Сидели в комнате Софьи Петровны. К чаю пригласили хозяев. Старушка Евлампия Марковна степенно, по-старинному, держала дымившееся блюдце всеми пятью пальцами, бережно поддерживала правую руку левой. Ефим Корнилыч с удовольствием подливал в чай ром.
В коридоре, где после чая затопили печь, висели отхолодевшее ружье, патронташ, несколько вальдшнепов. Все это - и пламя в печке, и дичь, и ветер за окном - снова напоминало Софье Петровне ее мечты о лесных скитаниях, о каком-то небывалом тепле и счастье, которые томили ее всю жизнь.
Ока с охотничьим волнением осматривала вальдшнепов.
- Какие все-таки ни с чем не сравнимые птицы. Совсем священные египетские ибисы в миниатюре.
- Чудесные птицы! - отозвался Исаак Ильич. - Для меня они с детства соединены со всем тем самым лучшим, что есть в русском лесу, - с весенним, апрельским закатом, с тихим осенним деньком. Не могу спокойно смотреть даже на чучело этой птицы... увидишь его где-нибудь в охотничьем магазине - и стоишь смотришь, видишь и вспоминаешь... Я уже писал и когда-нибудь напишу еще раз картину весенней тяги. Он вслушался в шум ветра.
- Ветер и мороз двинут сегодня вальдшнепов в отлет. Они полетят за уходящим теплом - в Крым, в Сочи, в Малую Азию. Таинственная и непонятная вещь: никто из охотников и натуралистов никогда не видел их пролета...
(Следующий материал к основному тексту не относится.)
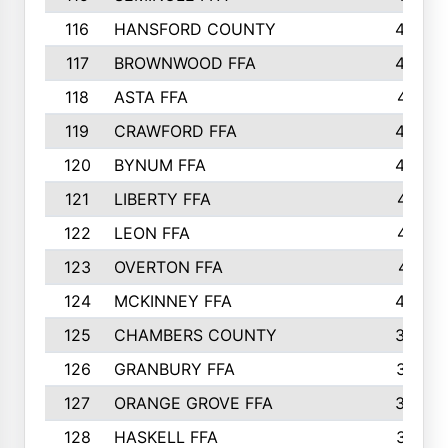
116
HANSFORD COUNTY
453
117
BROWNWOOD FFA
442
118
ASTA FFA
441
119
CRAWFORD FFA
423
120
BYNUM FFA
420
121
LIBERTY FFA
417
122
LEON FFA
414
123
OVERTON FFA
411
124
MCKINNEY FFA
402
125
CHAMBERS COUNTY
390
126
GRANBURY FFA
387
127
ORANGE GROVE FFA
382
128
HASKELL FFA
376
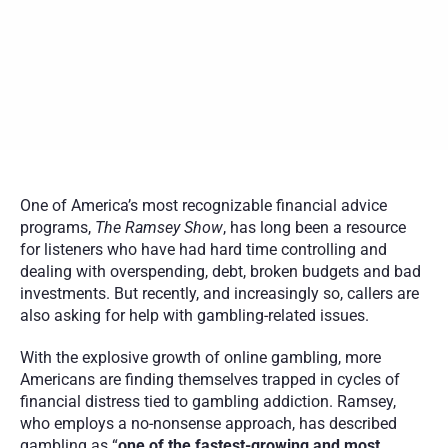
damage that sports betting and online gambling can cause.
Ramsey’s team urges callers to seek professional addiction 
treatment alongside financial recovery resources.
Birches Health offers specialized, insurance-covered gambling 
addiction care across the U.S., helping individuals and families 
rebuild from financial and emotional harm.
One of America’s most recognizable financial advice 
programs, 
The
Ramsey Show
, has long been a resource 
for listeners who have had hard time controlling and 
dealing with overspending, debt, broken budgets and bad 
investments. But recently, and increasingly so, callers are 
also asking for help with gambling-related issues.
With the explosive growth of online gambling, more 
Americans are finding themselves trapped in cycles of 
financial distress tied to gambling addiction. Ramsey, 
who employs a no-nonsense approach, has described 
gambling as “
one of the fastest-growing and most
Софья Петровна опустилась в низкое «бабушкино» кресло, поближе подвинула его к огню. Исаак Ильич сел около нее на пол.
Она посмотрела на него долгим, тихим взглядом.
- Пора и нам в отлет. Хорошо бы, конечно, быть как птицы небесные - лететь, куда несут крылья, но, но...
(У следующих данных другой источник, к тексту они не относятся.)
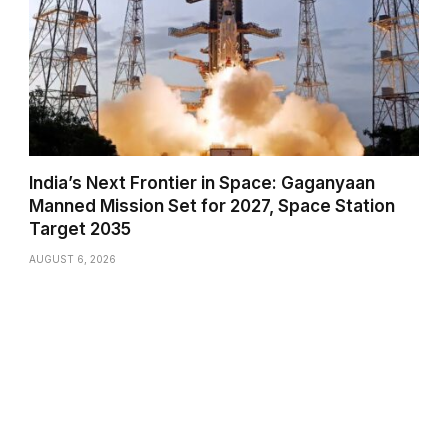
India’s Next Frontier in Space: Gaganyaan
Manned Mission Set for 2027, Space Station
Target 2035
AUGUST 6, 2026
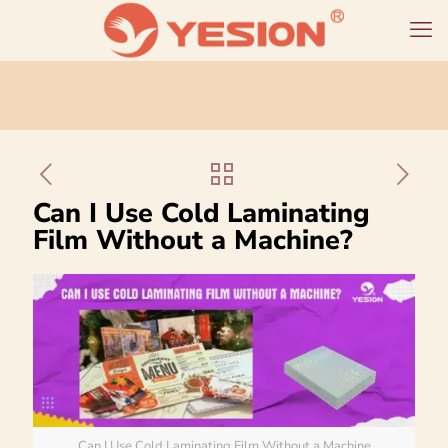
Can I Use Cold Laminating
Film Without a Machine?
Can I Use Cold Laminating Film Without a Machine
Софья Петровна, оборвав, принужденно засмеялась и спросила уже деловито:
- Когда вы думаете ехать?
- Хотя бы послезавтра.
- Очень удобно. - Софья Петровна заговорила таинственно, приглушенно: - Знаете, сегодня мне снова удалось встретиться с Еленой Григорьевной. Бедняжка совсем измучилась от дум. Но ехать решила бесповоротно. Как вы все-таки относитесь к ее отъезду?
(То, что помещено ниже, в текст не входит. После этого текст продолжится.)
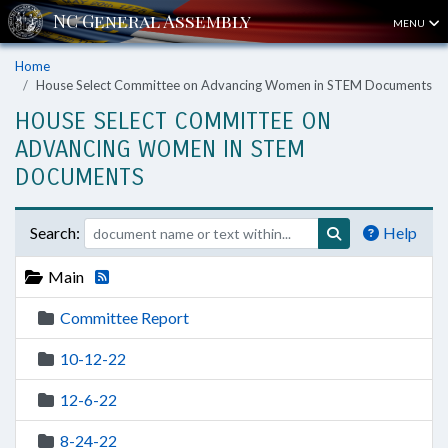
MENU
Home
House Select Committee on Advancing Women in STEM Documents
HOUSE SELECT COMMITTEE ON
ADVANCING WOMEN IN STEM
DOCUMENTS
Search:
Help
Main
Committee Report
10-12-22
12-6-22
8-24-22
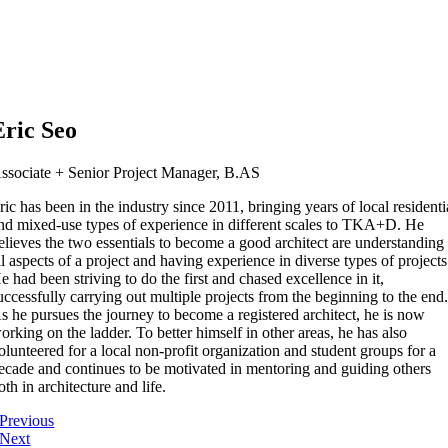
Eric Seo
ssociate + Senior Project Manager, B.AS
ric has been in the industry since 2011, bringing years of local residenti
nd mixed-use types of experience in different scales to TKA+D. He
elieves the two essentials to become a good architect are understanding
ll aspects of a project and having experience in diverse types of projects
e had been striving to do the first and chased excellence in it,
uccessfully carrying out multiple projects from the beginning to the end
s he pursues the journey to become a registered architect, he is now
orking on the ladder. To better himself in other areas, he has also
olunteered for a local non-profit organization and student groups for a
ecade and continues to be motivated in mentoring and guiding others
oth in architecture and life.
Previous
Next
- Одобрительно, конечно, хотя несколько и опасаюсь, что купеческой сабинянке трудно будет приспособиться к новым условиям. Ей придется столкнуться с целым рядом всяческих неожиданностей.
Софья Петровна махнула рукой:
- Ничего, она женщина, видимо, мужественная. Я помогу ей. Притом самый факт бегства из домостроевского лена - замечательный. Я покажу ее литераторам как живую героиню романа. Не покорность, а протест!
- Вы правы. Случай примечательный. - Художник подумал. - А как решили осуществить бегство?
- Все предусмотрено. Опять помогает счастливая случайность. Именно послезавтра ее законный властелин уезжает на несколько дней в соседнее село, на конную ярмарку. Наш пароход уходит в одиннадцать вечера. Часа за три-четыре, в темноте, Лена поедет на лошади - уже найден возчик - на пристань Семихолмье, - помните, где летом продавали землянику и цветы? - и присоединится к нам. Поезд в Москву уходит в четыре утра. Как говорится, с корабля на бал. Неплохо придумано?